MakerEd professional development should focus on the making process, highlight creativity, facilitate hands-on learning, and include reflection. At the same time, teachers should begin to realize that there are a number of ways to connect making to other subjects. When teachers know how to do these things well, they can pass the knowledge on to their students as they lead by example in the makerspace. As far as PD activities go, something good to include in the sessions is getting familiar with maker lingo, like invention literacy, design thinking, and tinkering, for example. Teachers also seem to greatly benefit from playing with maker technologies themselves, a form of PD we’ve seen be very successful. Finally, teachers can finish up by creating a makerspace lesson plan that highlights the important concepts covered in the PD so they come full circle and see the results of their hard work in action.
MakerEd Helps Make Learning Fun Again
Raise your hand if you went through school with the mindset that anything that involved learning was not going to be fun. That’s, unfortunately, how a lot of today’s students still feel. From a young age, children begin to associate school with work (often meaningless work) and work with boredom and/or frustration. So, naturally, it doesn’t take long for them to associate school with boredom and/or frustration. Maker education, however, has been on a path to revamping the feelings students have towards their education - in pretty much all positive ways. With the opportunity to shake things up and make things personal, MakerEd has had a large-scale effect on a number of students, teachers, and even on the cultures of schools and districts. All it takes is a little bit of an open mind and a lot can go right when embracing MakerEd.

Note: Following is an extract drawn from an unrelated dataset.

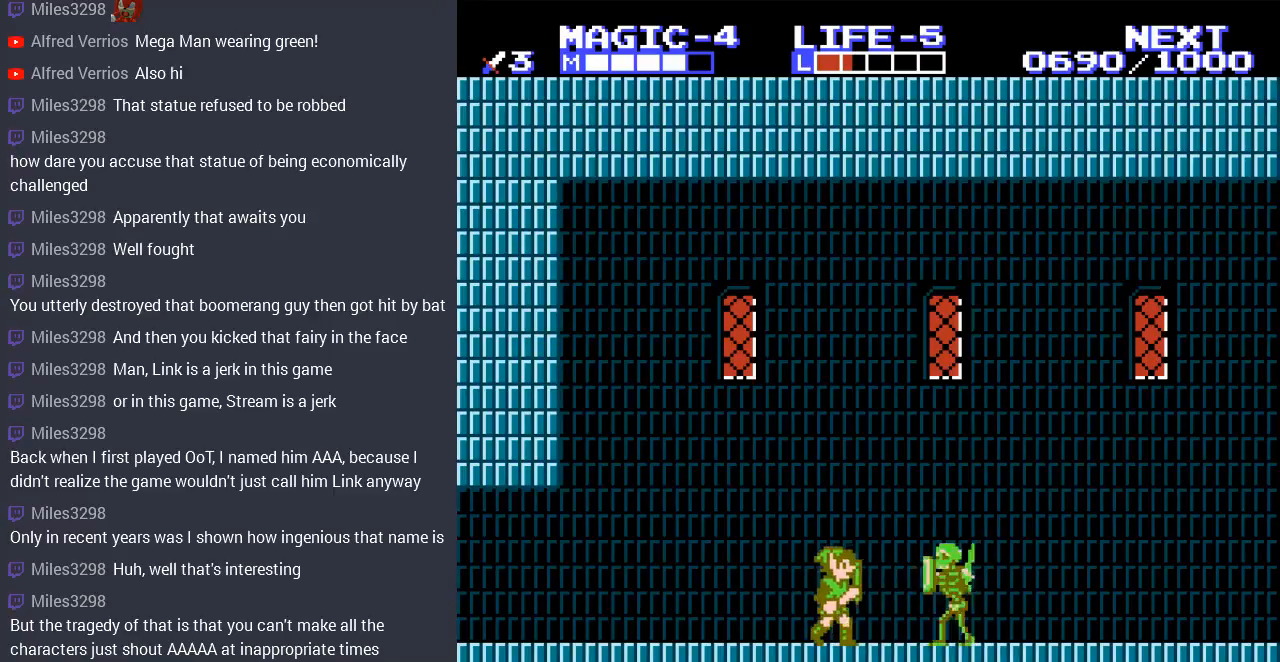
{"buttons": ["DPAD_RIGHT"], "events": [[100, "DPAD_DOWN", "down"], [133, "B", "down"], [133, "DPAD_RIGHT", "up"], [300, "B", "up"], [300, "DPAD_RIGHT", "down"], [367, "DPAD_DOWN", "up"]]}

One of the reasons maker education is so popular among students is that it no longer limits them to the classroom. They can take learning into the hallway, down to the library, outside to the playground, and even all the way home! In fact, teachers should emphasize the mobility that MakerEd enables, stressing to students that they do not need to complete projects only in the classroom. Oftentimes, they are able to focus better in a new environment and their environment at home could prompt brand new ideas and avenues for them to explore. This is true for teachers, too. They don’t need to spend hours in their classrooms after school trying to come up with the perfect makerspace lesson plan. Go home - go outside, even - and let your creativity take over! The more ideas teachers can come up with outside the classroom, the more inspiration they will have inside the classroom since, more than likely, they’ll enjoy the brainstorming process a bit more since it’s not quite as associated with work.
Above all else, maker education is about eliminating the fears of failure and of trying new things. It empowers students to pursue things they genuinely want to create - not something a decades-old curriculum dictates they must master. Whether makerspace learning takes place during the school day or after school, every teacher should try introducing it to their students. There’s no telling just how valuable this time for open-ended tinkering and discovery can be for kids who learn in different ways. It could lead to a new invention or the unearthing of a love for prototyping a student never knew they had. All it takes is a commitment to making learning fun again and a few attention-grabbing activities to get students started with some authentic and enjoyable learning.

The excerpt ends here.